### Exercises to complete
(A) Answer these questions from the entry on contagious memory:
(i) On what date was the entry posted?
(ii) What does social influence breed, according to the entry?
(iii) What three forms can the experience come on as?
(B) Rewrite the contagious memory entry between "Our internal worlds" and "it with others.", inclusive, substituting "whispers" for "telephone".

### Document extract
------------------------------------

Wednesday 21 August 2019

113 - Contagious Memory

Unnatural Phenomenon: Contagious Memory

Our internal worlds are walled gardens of history and experience stored as conditioning and memory. Memory isn’t accurate recall, it bends and twists to serve purpose. Stories at odds with self-image are recontextualised to sooth the ego, social influence breeds false consensus and trauma looms large. Even innocent intention doesn’t escape its slippery nature, every time you think back on an event you change it by adding facets of your current state to its retrieval and gradually transforming it into the eroded artifact of a lifelong game of telephone. Nonetheless we rely on memory to tell us who we are by what we’ve done and in understanding that conceptualise the self. In smaller doses we learn from past experiences and in even smaller doses share it with others.

Phenomenon that breach the private amnion of this experience and cause our memories to spill over into others or others into us are fundamentally disorienting.

Shared narco-alchemical drug trips, demons hellbent on equalizing the internal states of several people and cabals deliberately marching toward hiveminded bliss: there are no shortage of magickal vectors for the experience. It can come on as hallucinatory vision of other’s experiences, a sourceless implant of a foreign internalised view or temporary dissolution of the self combined with a spiritual spin cycle. One person might share with a group, a group might share with just one person or everyone present could end up in the reminiscence gumbo.

------------------------------------

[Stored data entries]
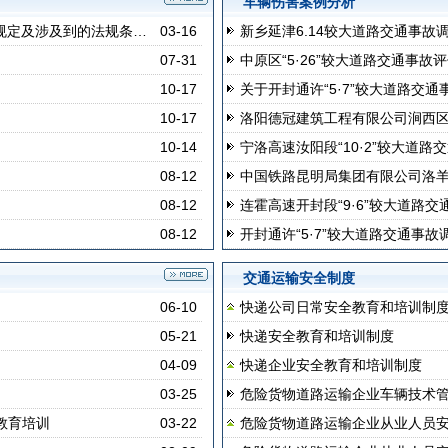
车辆伤害案例分析
理规定及涉及到的法规条…
03-16
新乡延津6.14较大道路交通事故
07-31
中原区“5·26”较大道路交通事故
10-17
关于开封通许“5·7”较大道路交
10-17
洛阳德冠建筑工程有限公司涧西区
10-14
宁洛高速汝阳段“10·2”较大道路
08-12
中国铁路昆明局集团有限公司洛羊镇
08-12
连霍高速开封段“9·6”较大道路
08-12
开封通许“5·7”较大道路交通事故
交通运输安全制度
06-10
快递公司日常安全教育和培训制
05-21
快递安全教育和培训制度
04-09
快递企业安全教育和培训制度
03-25
危险货物道路运输企业车辆技术
教育培训
03-22
危险货物道路运输企业从业人员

------------------------------------

### Answers to the tasks
(A)
(i) Wednesday 21 August 2019
(ii) False consensus
(iii) A hallucinatory vision of other's experiences, a sourceless implant of a foreign internalised view, or a temporary dissolution of the self combined with a spiritual spin cycle

(B)
Our internal worlds are walled gardens of history and experience stored as conditioning and memory. Memory isn’t accurate recall, it bends and twists to serve purpose. Stories at odds with self-image are recontextualised to sooth the ego, social influence breeds false consensus and trauma looms large. Even innocent intention doesn’t escape its slippery nature, every time you think back on an event you change it by adding facets of your current state to its retrieval and gradually transforming it into the eroded artifact of a lifelong game of whispers. Nonetheless we rely on memory to tell us who we are by what we’ve done and in understanding that conceptualise the self. In smaller doses we learn from past experiences and in even smaller doses share it with others.